Moonrat - I totally agree on the plot change. I thought the same too (maybe a cliffhanger?). Either way I was annoyed. :)

I'm trying to like the characters though. Giving them benefit of the doubt.

Jen A said...

I finished the first book this morning before work...and then I had to go work so I didn't get a chance to post here until now. I'm with many of you on the style...the dialogue is fabulous, and I fly through that, but the narrative sections send my brain into daydream land. I think that it's interesting that there is so far not a single completely sympathetic character in the book. I'm waiting to feel affection toward one of them, and Sir Chettam is the closest I've got so far.

I don't like Dorothea's choice of husband either, I think we all sense that she'll be miserable quickly. But I don't know that Sir Chettam would have made her happy, either. She needs some sort of mix between the two.

I read a review of this on GoodReads that complained Eliot introduced characters that never appeared again - I spent the first book thinking that person was crazy until we were plunged into the story of the Vincys. But honestly, I'm already more interested in their story that I was in the Brookes.

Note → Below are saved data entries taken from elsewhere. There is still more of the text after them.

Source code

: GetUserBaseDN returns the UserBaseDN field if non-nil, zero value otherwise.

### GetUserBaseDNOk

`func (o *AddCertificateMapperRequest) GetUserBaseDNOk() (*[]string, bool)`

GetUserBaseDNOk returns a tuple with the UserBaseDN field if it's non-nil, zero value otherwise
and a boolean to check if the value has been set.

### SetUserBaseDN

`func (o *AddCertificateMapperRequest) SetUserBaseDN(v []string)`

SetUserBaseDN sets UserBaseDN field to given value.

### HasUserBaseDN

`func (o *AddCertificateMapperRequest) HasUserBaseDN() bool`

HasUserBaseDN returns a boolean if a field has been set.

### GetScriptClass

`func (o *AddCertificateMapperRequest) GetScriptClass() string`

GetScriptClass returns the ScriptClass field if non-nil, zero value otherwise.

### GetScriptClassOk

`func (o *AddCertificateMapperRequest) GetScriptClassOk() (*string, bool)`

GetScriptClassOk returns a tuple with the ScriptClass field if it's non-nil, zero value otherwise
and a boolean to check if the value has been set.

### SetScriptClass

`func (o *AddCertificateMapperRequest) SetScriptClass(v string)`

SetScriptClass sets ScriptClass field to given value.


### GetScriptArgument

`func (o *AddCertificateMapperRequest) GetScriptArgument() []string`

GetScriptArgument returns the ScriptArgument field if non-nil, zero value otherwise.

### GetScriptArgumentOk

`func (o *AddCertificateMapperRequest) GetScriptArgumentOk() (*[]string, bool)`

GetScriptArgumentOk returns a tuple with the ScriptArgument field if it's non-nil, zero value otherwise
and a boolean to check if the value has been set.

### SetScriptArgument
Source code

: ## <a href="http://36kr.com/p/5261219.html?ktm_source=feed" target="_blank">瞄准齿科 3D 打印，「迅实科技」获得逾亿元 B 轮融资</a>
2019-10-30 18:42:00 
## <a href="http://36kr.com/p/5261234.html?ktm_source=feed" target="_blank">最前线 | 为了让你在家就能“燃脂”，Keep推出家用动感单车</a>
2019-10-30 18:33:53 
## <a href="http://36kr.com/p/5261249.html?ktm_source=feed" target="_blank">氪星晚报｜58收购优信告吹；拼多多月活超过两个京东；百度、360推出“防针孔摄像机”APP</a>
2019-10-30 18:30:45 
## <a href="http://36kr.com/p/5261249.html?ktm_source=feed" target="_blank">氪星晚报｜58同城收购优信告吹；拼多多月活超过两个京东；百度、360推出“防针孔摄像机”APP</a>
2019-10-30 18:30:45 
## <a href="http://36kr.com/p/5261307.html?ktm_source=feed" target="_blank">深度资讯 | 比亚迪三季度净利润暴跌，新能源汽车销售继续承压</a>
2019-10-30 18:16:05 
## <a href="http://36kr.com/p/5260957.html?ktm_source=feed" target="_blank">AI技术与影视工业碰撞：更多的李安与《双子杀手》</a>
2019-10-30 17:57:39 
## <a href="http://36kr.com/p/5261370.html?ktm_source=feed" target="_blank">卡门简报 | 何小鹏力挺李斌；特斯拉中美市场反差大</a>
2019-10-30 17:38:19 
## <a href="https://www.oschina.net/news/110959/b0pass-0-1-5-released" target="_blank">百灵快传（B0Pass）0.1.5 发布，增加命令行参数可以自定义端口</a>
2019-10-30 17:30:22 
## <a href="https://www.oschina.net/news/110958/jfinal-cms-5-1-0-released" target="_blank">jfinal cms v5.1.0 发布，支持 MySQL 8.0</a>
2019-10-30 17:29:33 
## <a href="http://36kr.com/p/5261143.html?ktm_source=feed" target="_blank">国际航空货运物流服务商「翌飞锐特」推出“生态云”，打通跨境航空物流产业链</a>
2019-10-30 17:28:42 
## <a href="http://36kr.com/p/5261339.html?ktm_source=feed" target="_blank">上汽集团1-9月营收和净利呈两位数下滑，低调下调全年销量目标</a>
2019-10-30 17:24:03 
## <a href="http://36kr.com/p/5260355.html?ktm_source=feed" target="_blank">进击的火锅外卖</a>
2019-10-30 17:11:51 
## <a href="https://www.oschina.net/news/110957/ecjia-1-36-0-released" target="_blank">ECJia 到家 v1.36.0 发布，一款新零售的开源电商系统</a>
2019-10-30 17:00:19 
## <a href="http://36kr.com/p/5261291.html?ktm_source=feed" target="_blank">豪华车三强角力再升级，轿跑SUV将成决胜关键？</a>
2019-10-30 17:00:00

I'm enjoying it mostly, though I am having to be strict with myself to keep at it - it's a little tedious at times. But really, really sharp dialogue, which is fantastic!

PurpleClover said...

I thought Dodo was really great right up until she agreed that nothing should be changed at all about her future home. I just thought...okay now she's showing her age. I really thought she was mature for her age and then that totally screamed "infatuation".

Girl needs a hobby and I'm not talkin' cottages.

brionywilliamson said...

Okay, I'm starting to enjoy it now - Mrs. Cadwallader is my absolute favourite by far. Dodo just annoys me and I like Celia but I feel that I won't continue to (I still haven't finished the first book. Damn work getting in the way!)

Andromeda Romano-Lax said...

Congrats to all of you. My lame excuse, which no one needs to read, but I feel duty-bound to log here rather than going AWOL: I jumped into too many books from this list at once (now reading Rushdie's Midnight's Children; still reading a Norman Mailer that's taking longer than I expected) plus am behind on several work reading assignments. So although I read the first few pages I think I may give up on keeping up. Maybe this just isn't the year for this one. But I am enjoying y'all discussing it.

Scattie said...

Ok, so I didn't quite keep my promise, but I have finished book 1 today. I am still finding it hard going, but I'm going to carry on reading! I can't help but like Dorothea, but I don't think that she will be happy in her marriage.Another character I am beginning to like is Fred Vincy!

Becky said...

I lack about forty pages finishing up the first book/assignment. But I'll keep going even if I'm a bit behind.

This is a reread, but it's one that I can barely remember from the first time.

Emily Cross said...

Can i just say that now that i'm reading this book, i truly appreciate middlemay! i really don't see myself finishing this book without some sort of support system.

I usually really like these sort of novel, but although the dialogue is excellent and i love her commentary about a woman's position (makes me thankful i was born in this time) - i'm finding that i'm either

a] carefully reading the narrative in an extremely slow way

b] rereading the same sentence over and over to make sure i actually understand it.


I hate it when a book makes me feel stupid LOL

I absolutely love contrast of what 'dodo's view and Celia's view of Mr. C is . . . hairy moles and all Lol

Becky said...

I finally finished book 1. I'm getting off to a slowish start, I admit. But I'm liking it so far. Or should I say up to a certain point :) Mr. Brooke does have a way of repeating himself. :)

I can't say I 'like' Dorothea. Or that I 'understand' her either. The letter/proposal left me underwhelmed. Not at all like the most-magical-letter ever which is found in Persuasion by Jane Austen.

Towards the end, there seemed to be a lot of new characters introduced. It will be interesting to see how all of these different characters and sub plots and sub-sub plots weave together. I'm assuming that they must at some point, right?

I like Eliot's style for the most part. Some phrases really resonate.